● O QUE FAZER: Atualize o perfil de Hugo Possolo no trecho de "O TEATRO RESPIRA" até "equipes e apoiadores." e apresente-o de novo, com "palhaço" substituído por "bufão".

● TRECHO DA PÁGINA:

───

O TEATRO RESPIRA EM HUGO POSSOLO
Ele se define - e se revela - como palhaço, nosso ser de origem. Presença marcante, Hugo Possolo é um homem contaminado pelo teatro. E vice-versa. É olhos nos olhos, é improviso e erros, é intenso. Brilham seus olhos não cansados de quase 60 anos ao dizer da luta da classe artística nestes tempos sombrios e da SP Escola de Teatro – Centro de Formação de Artes do Palco – através da qual surgiram tantos contatos e caminhos de arte como integração e oportunidade de vida, principalmente para a periferia. E faíscam, ao falar de Bolsonaro, suas equipes e apoiadores.
Além de homem
dos palcos artista, Hugo foi diretor do Teatro Municipal de São Paulo, depois
Secretário Municipal de Cultura durante o governo de Bruno Covas. Algumas de
suas muitas lutas.

───

● DADOS FORNECIDOS:
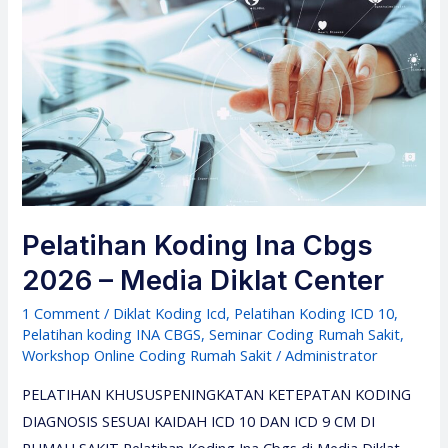
Pelatihan Koding Ina Cbgs
2026 – Media Diklat Center
1 Comment
/
Diklat Koding Icd
,
Pelatihan Koding ICD 10
,
Pelatihan koding INA CBGS
,
Seminar Coding Rumah Sakit
,
Workshop Online Coding Rumah Sakit
/
Administrator
PELATIHAN KHUSUSPENINGKATAN KETEPATAN KODING
DIAGNOSIS SESUAI KAIDAH ICD 10 DAN ICD 9 CM DI
RUMAH SAKIT Pelatihan Koding Ina Cbgs di Media Diklat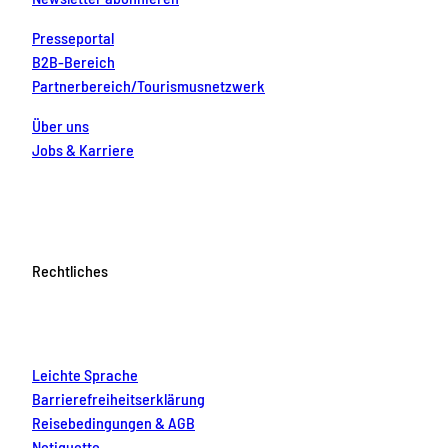
Presseportal
B2B-Bereich
Partnerbereich/Tourismusnetzwerk
Über uns
Jobs & Karriere
Rechtliches
Leichte Sprache
Barrierefreiheitserklärung
Reisebedingungen & AGB
Netiquette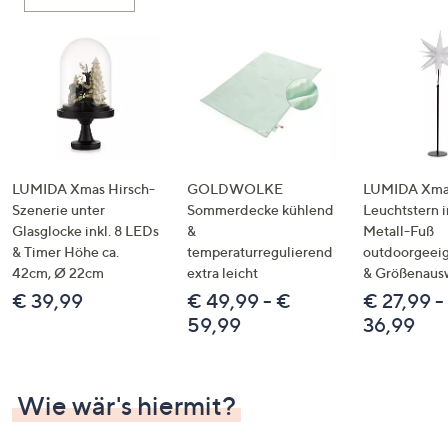
oder
wischen
Sie
auf
Touch-
Geräten
nach
links
LUMIDA Xmas Hirsch-
GOLDWOLKE
LUMIDA Xmas
bzw.
Szenerie unter
Sommerdecke kühlend
Leuchtstern i
Glasglocke inkl. 8 LEDs
&
Metall-Fuß
rechts,
& Timer Höhe ca.
temperaturregulierend
outdoorgeeig
um
42cm, Ø 22cm
extra leicht
& Größenaus
diese
€ 39,99
€ 49,99 - €
€ 27,99 -
anzuzeigen.
59,99
36,99
Wie wär's hiermit?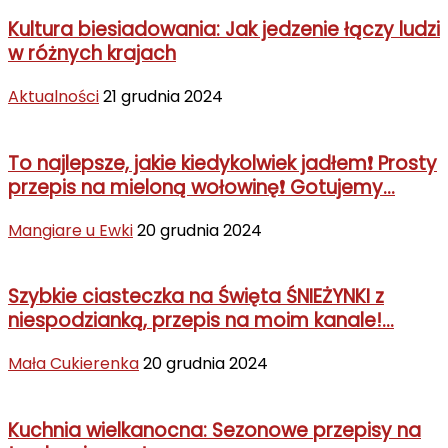
Kultura biesiadowania: Jak jedzenie łączy ludzi
w różnych krajach
Aktualności
21 grudnia 2024
To najlepsze, jakie kiedykolwiek jadłem❗ Prosty
przepis na mieloną wołowinę❗ Gotujemy...
Mangiare u Ewki
20 grudnia 2024
Szybkie ciasteczka na Święta ŚNIEŻYNKI z
niespodzianką, przepis na moim kanale!...
Mała Cukierenka
20 grudnia 2024
Kuchnia wielkanocna: Sezonowe przepisy na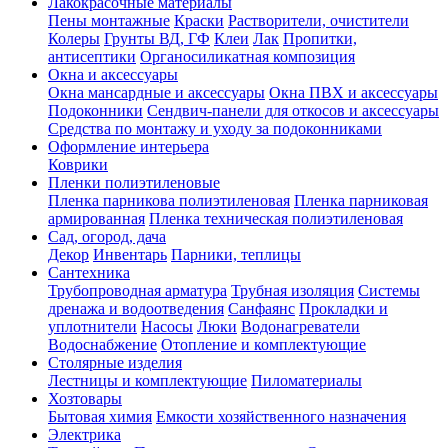
Лакокрасочные материалы
Пены монтажные
Краски
Растворители, очистители
Колеры
Грунты ВД, ГФ
Клеи
Лак
Пропитки,
антисептики
Органосиликатная композиция
Окна и аксессуары
Окна мансардные и аксессуары
Окна ПВХ и аксессуары
Подоконники
Сендвич-панели для откосов и аксессуары
Средства по монтажу и уходу за подоконниками
Оформление интерьера
Коврики
Пленки полиэтиленовые
Пленка парникова полиэтиленовая
Пленка парниковая
армированная
Пленка техническая полиэтиленовая
Сад, огород, дача
Декор
Инвентарь
Парники, теплицы
Сантехника
Трубопроводная арматура
Трубная изоляция
Системы
дренажа и водоотведения
Санфаянс
Прокладки и
уплотнители
Насосы
Люки
Водонагреватели
Водоснабжение
Отопление и комплектующие
Столярные изделия
Лестницы и комплектующие
Пиломатериалы
Хозтовары
Бытовая химия
Емкости хозяйственного назначения
Электрика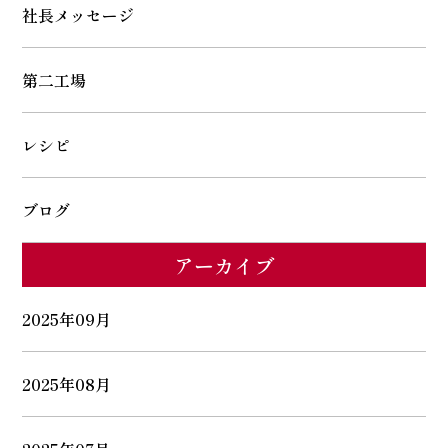
社長メッセージ
第二工場
レシピ
ブログ
アーカイブ
2025年09月
2025年08月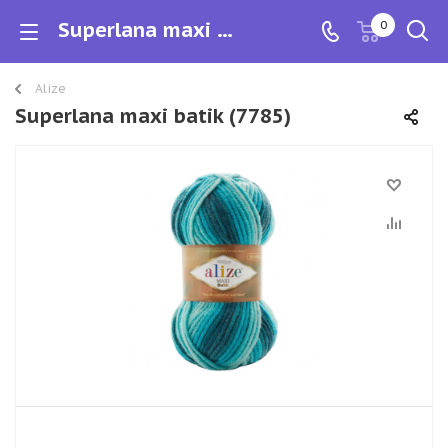
Superlana maxi batik
0
Alize
Superlana maxi batik (7785)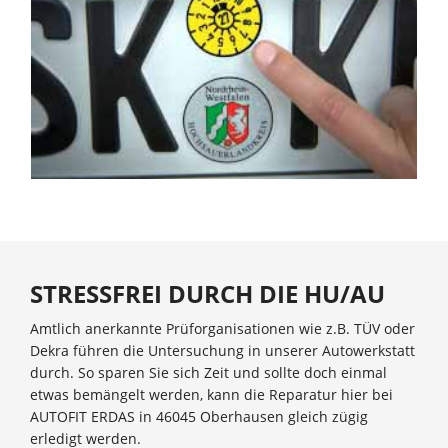
STRESSFREI DURCH DIE HU/AU
Amtlich anerkannte Prüforganisationen wie z.B. TÜV oder
Dekra führen die Untersuchung in unserer Autowerkstatt
durch. So sparen Sie sich Zeit und sollte doch einmal
etwas bemängelt werden, kann die Reparatur hier bei
AUTOFIT ERDAS in 46045 Oberhausen gleich zügig
erledigt werden.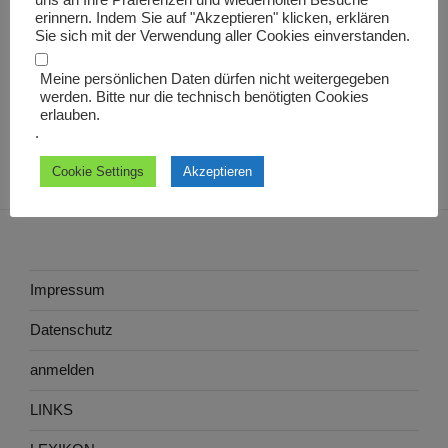
uns an Ihre Präferenzen und wiederholten Besuche
ludimoderator
erinnern. Indem Sie auf "Akzeptieren" klicken, erklären
Sie sich mit der Verwendung aller Cookies einverstanden.
Meine persönlichen Daten dürfen nicht weitergegeben
werden. Bitte nur die technisch benötigten Cookies
erlauben.
.
Cookie Settings
Akzeptieren
Impressum
Datenschutz
anmelden
LINKS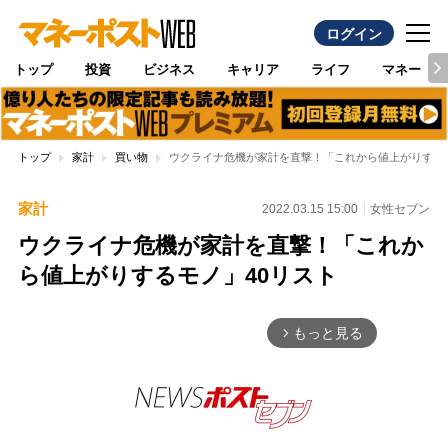
ログイン
トップ
投資
ビジネス
キャリア
ライフ
マネー
トップ
家計
買い物
ウクライナ危機が家計を直撃！「これから値上がりするモ
家計
2022.03.15 15:00
女性セブン
ウクライナ危機が家計を直撃！「これか
ら値上がりするモノ」40リスト
もっと見る
arrow_forward_ios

───

● RESPOSTA ESCRITA:
O TEATRO RESPIRA EM HUGO POSSOLO
Ele se define - e se revela - como bufão, nosso ser de origem. Presença marcante, Hugo Possolo é um homem contaminado pelo teatro. E vice-versa. É olhos nos olhos, é improviso e erros, é intenso. Brilham seus olhos não cansados de quase 60 anos ao dizer da luta da classe artística nestes tempos sombrios e da SP Escola de Teatro – Centro de Formação de Artes do Palco – através da qual surgiram tantos contatos e caminhos de arte como integração e oportunidade de vida, principalmente para a periferia. E faíscam, ao falar de Bolsonaro, suas equipes e apoiadores.